Keep the General, Inject the Specific: Structured Dialogue Fine-Tuning for Knowledge Injection without Catastrophic Forgetting
Journal:
arXiv
Published Date:
Apr 27, 2025
Abstract
Large Vision Language Models have demonstrated impressive versatile
capabilities through extensive multimodal pre-training, but face significant
limitations when incorporating specialized knowledge domains beyond their
training distribution. These models struggle with a fundamental dilemma: direct
adaptation approaches that inject domain-specific knowledge often trigger
catastrophic forgetting of foundational visual-linguistic abilities. We
introduce Structured Dialogue Fine-Tuning (SDFT), an effective approach that
effectively injects domain-specific knowledge while minimizing catastrophic
forgetting.
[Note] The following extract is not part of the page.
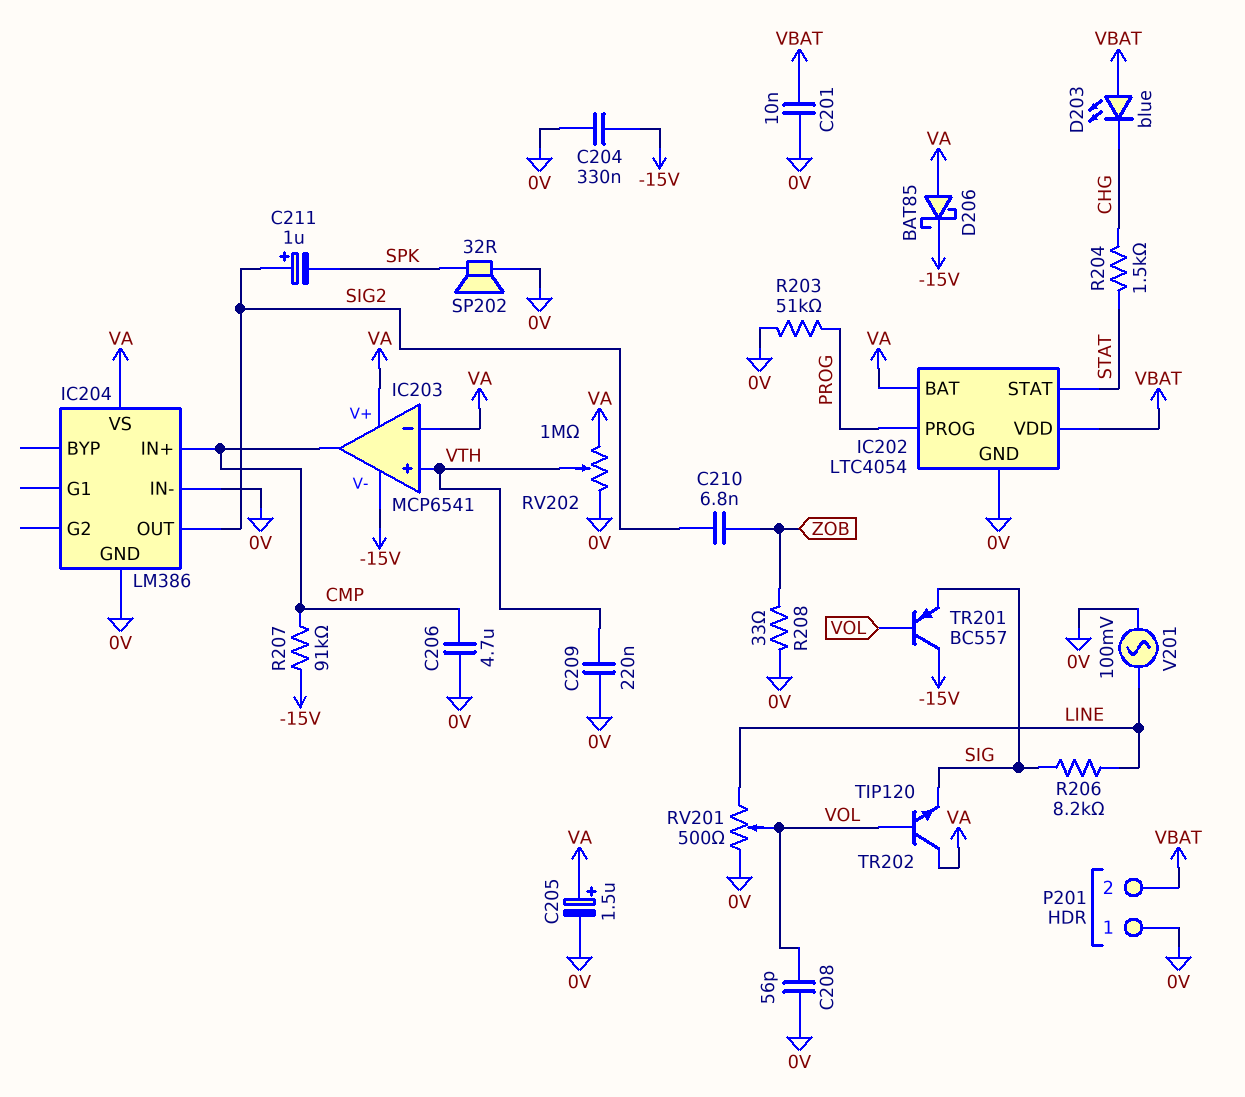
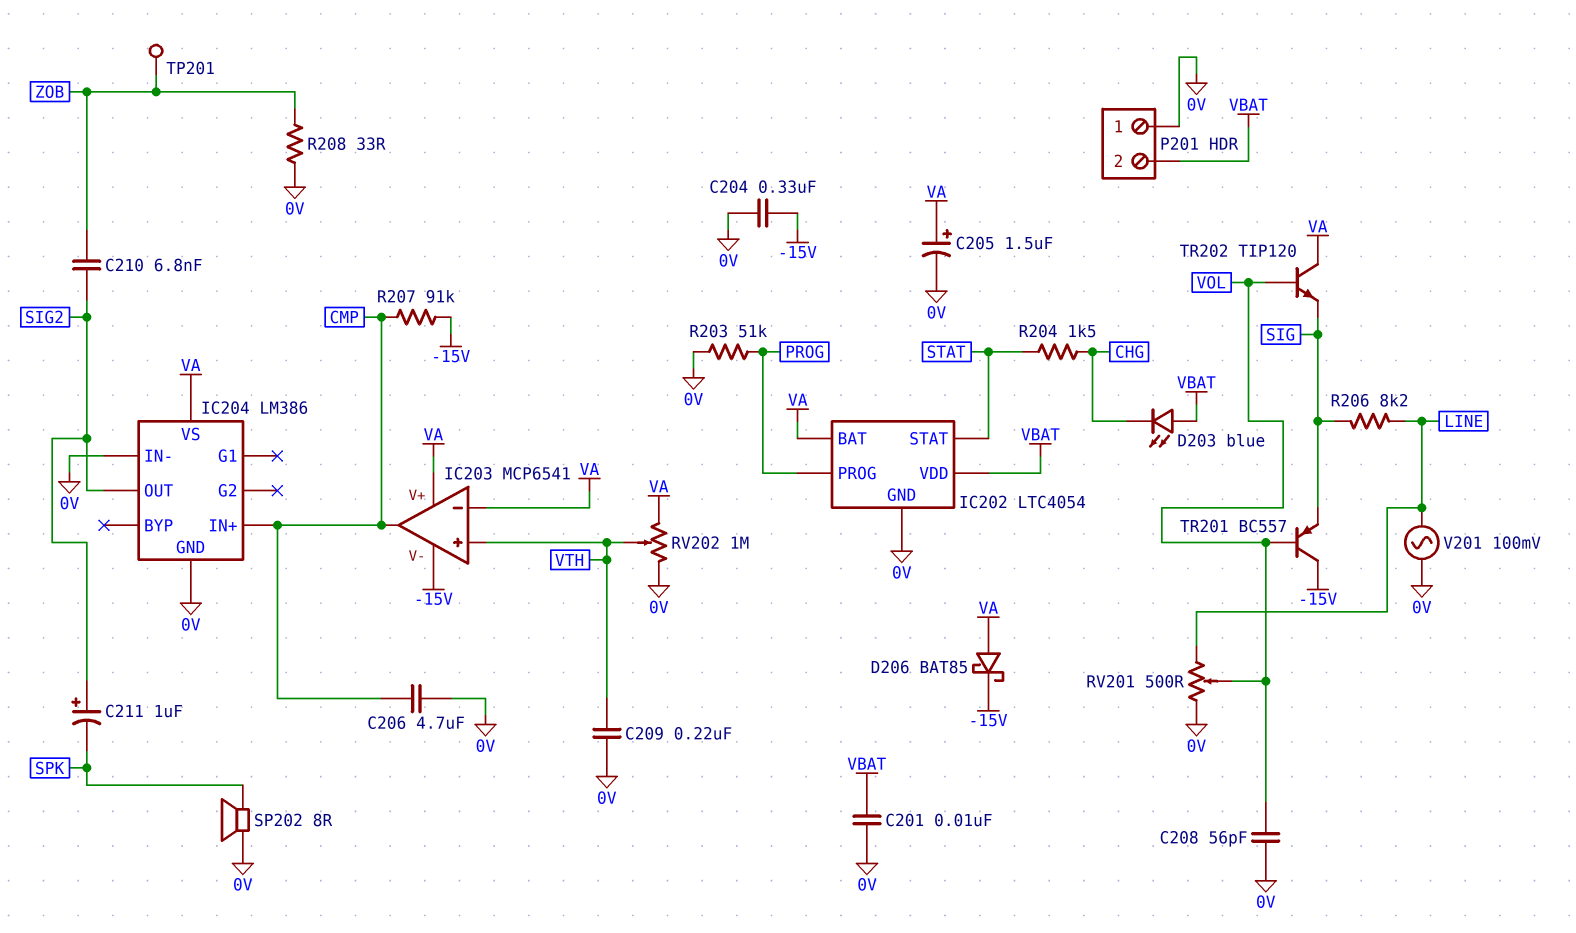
SP202: speaker 32R (0V, SPK) -> speaker 8R (0V, SPK)
TP201: none -> test point (ZOB)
Drawing inspiration from supervised fine-tuning in LLMs and
subject-driven personalization in text-to-image diffusion models, our method
employs a three-phase dialogue structure: Foundation Preservation reinforces
pre-trained visual-linguistic alignment through caption tasks; Contrastive
Disambiguation introduces carefully designed counterfactual examples to
maintain semantic boundaries; and Knowledge Specialization embeds specialized
information through chain-of-thought reasoning. Experimental results across
multiple domains confirm SDFT's effectiveness in balancing specialized
knowledge acquisition with general capability retention. Our key contributions
include a data-centric dialogue template that balances foundational alignment
with targeted knowledge integration, a weighted multi-turn supervision
framework, and comprehensive evaluation across diverse knowledge types.